Stored data:
+---+

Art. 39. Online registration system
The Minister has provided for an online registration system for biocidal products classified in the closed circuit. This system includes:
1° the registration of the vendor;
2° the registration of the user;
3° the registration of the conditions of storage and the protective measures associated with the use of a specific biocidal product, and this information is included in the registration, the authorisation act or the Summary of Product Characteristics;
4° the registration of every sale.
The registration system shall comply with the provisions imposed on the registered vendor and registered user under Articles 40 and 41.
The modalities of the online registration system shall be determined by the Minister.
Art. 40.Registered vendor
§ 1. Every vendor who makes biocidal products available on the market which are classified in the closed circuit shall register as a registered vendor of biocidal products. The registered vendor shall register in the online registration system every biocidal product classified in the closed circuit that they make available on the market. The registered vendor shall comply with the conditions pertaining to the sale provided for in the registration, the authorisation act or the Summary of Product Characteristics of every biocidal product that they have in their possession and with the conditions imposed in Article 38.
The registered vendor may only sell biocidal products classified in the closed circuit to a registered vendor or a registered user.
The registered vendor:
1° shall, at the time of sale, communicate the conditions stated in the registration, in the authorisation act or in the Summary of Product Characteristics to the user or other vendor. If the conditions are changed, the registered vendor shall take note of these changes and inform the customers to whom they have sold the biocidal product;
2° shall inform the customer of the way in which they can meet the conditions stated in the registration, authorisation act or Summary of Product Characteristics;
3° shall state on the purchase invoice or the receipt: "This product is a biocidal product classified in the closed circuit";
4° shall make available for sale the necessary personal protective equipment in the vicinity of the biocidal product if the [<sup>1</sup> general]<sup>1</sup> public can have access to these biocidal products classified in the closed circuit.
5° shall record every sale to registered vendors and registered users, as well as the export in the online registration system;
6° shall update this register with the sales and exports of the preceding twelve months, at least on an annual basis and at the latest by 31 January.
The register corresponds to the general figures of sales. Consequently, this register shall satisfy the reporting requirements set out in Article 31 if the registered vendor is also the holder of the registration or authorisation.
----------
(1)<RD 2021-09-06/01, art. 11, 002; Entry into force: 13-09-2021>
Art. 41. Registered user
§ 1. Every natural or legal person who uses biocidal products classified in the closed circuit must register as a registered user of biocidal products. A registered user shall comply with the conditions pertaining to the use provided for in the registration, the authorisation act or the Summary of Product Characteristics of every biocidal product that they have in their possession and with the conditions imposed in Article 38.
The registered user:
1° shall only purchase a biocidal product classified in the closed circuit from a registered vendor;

+---+

**DIRECTIONS FOR THIS TASK**.
Your answer should be the lines from the one containing "Art. 41. Registered user" through the end of the records, both included, output exactly and with nothing added.

**EXERCISE RESPONSE**.
Art. 41. Registered user
§ 1. Every natural or legal person who uses biocidal products classified in the closed circuit must register as a registered user of biocidal products. A registered user shall comply with the conditions pertaining to the use provided for in the registration, the authorisation act or the Summary of Product Characteristics of every biocidal product that they have in their possession and with the conditions imposed in Article 38.
The registered user:
1° shall only purchase a biocidal product classified in the closed circuit from a registered vendor;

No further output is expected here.